◆ EXERCISE
In the entries below, lay out as a numbered list everything from the line containing "we had internet." down to the line containing "(Please see powerpoint", including both of those lines. Leave out blank lines.

Data drawn from a collection
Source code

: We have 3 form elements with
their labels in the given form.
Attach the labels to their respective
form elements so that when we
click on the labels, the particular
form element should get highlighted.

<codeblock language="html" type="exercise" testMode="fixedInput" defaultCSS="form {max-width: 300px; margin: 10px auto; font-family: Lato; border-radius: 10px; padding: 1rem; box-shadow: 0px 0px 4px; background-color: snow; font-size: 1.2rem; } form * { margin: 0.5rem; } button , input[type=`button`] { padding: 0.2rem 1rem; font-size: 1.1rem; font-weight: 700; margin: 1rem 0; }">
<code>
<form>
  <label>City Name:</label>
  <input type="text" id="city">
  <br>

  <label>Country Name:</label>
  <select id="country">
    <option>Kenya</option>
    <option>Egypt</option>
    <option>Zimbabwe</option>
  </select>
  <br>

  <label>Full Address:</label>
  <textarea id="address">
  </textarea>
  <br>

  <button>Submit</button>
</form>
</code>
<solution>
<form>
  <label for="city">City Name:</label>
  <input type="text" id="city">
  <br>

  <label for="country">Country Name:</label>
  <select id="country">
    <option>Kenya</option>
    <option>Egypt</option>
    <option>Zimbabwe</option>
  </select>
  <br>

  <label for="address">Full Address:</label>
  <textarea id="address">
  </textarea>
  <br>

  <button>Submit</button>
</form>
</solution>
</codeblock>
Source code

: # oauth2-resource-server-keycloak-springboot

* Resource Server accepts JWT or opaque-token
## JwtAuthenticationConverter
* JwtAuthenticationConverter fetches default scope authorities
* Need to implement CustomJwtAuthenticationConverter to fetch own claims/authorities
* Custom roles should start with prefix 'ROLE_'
...
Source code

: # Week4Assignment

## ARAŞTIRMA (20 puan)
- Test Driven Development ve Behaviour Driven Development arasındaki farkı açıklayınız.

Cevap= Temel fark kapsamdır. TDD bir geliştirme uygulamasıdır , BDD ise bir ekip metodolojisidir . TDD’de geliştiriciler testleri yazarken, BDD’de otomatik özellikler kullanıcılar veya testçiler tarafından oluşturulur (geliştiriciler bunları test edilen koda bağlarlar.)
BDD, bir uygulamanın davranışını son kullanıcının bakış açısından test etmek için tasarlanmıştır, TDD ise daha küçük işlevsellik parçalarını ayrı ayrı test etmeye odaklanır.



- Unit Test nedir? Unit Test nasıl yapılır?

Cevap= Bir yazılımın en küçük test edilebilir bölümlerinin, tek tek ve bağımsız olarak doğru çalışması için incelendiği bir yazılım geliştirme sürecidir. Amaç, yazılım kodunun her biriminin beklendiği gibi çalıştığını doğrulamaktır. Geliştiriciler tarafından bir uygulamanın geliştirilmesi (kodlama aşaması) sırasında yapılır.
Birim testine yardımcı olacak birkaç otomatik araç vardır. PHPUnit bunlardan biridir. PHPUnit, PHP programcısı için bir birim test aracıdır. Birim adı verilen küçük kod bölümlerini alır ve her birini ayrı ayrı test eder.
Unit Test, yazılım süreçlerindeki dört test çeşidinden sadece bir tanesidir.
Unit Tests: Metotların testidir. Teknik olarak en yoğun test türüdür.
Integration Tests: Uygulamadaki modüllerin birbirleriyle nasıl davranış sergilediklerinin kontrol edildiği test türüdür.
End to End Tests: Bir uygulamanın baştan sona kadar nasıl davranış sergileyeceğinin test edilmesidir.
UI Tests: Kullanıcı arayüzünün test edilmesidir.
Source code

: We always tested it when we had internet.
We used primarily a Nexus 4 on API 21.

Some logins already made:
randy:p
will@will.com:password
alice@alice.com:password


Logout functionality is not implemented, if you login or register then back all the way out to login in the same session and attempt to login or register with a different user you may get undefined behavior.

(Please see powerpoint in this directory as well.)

◆ RESPONSE TO THE EXERCISE
1. : We always tested it when we had internet.
2. We used primarily a Nexus 4 on API 21.
3. Some logins already made:
4. randy:p
5. will@will.com:password
6. alice@alice.com:password
7. Logout functionality is not implemented, if you login or register then back all the way out to login in the same session and attempt to login or register with a different user you may get undefined behavior.
8. (Please see powerpoint in this directory as well.)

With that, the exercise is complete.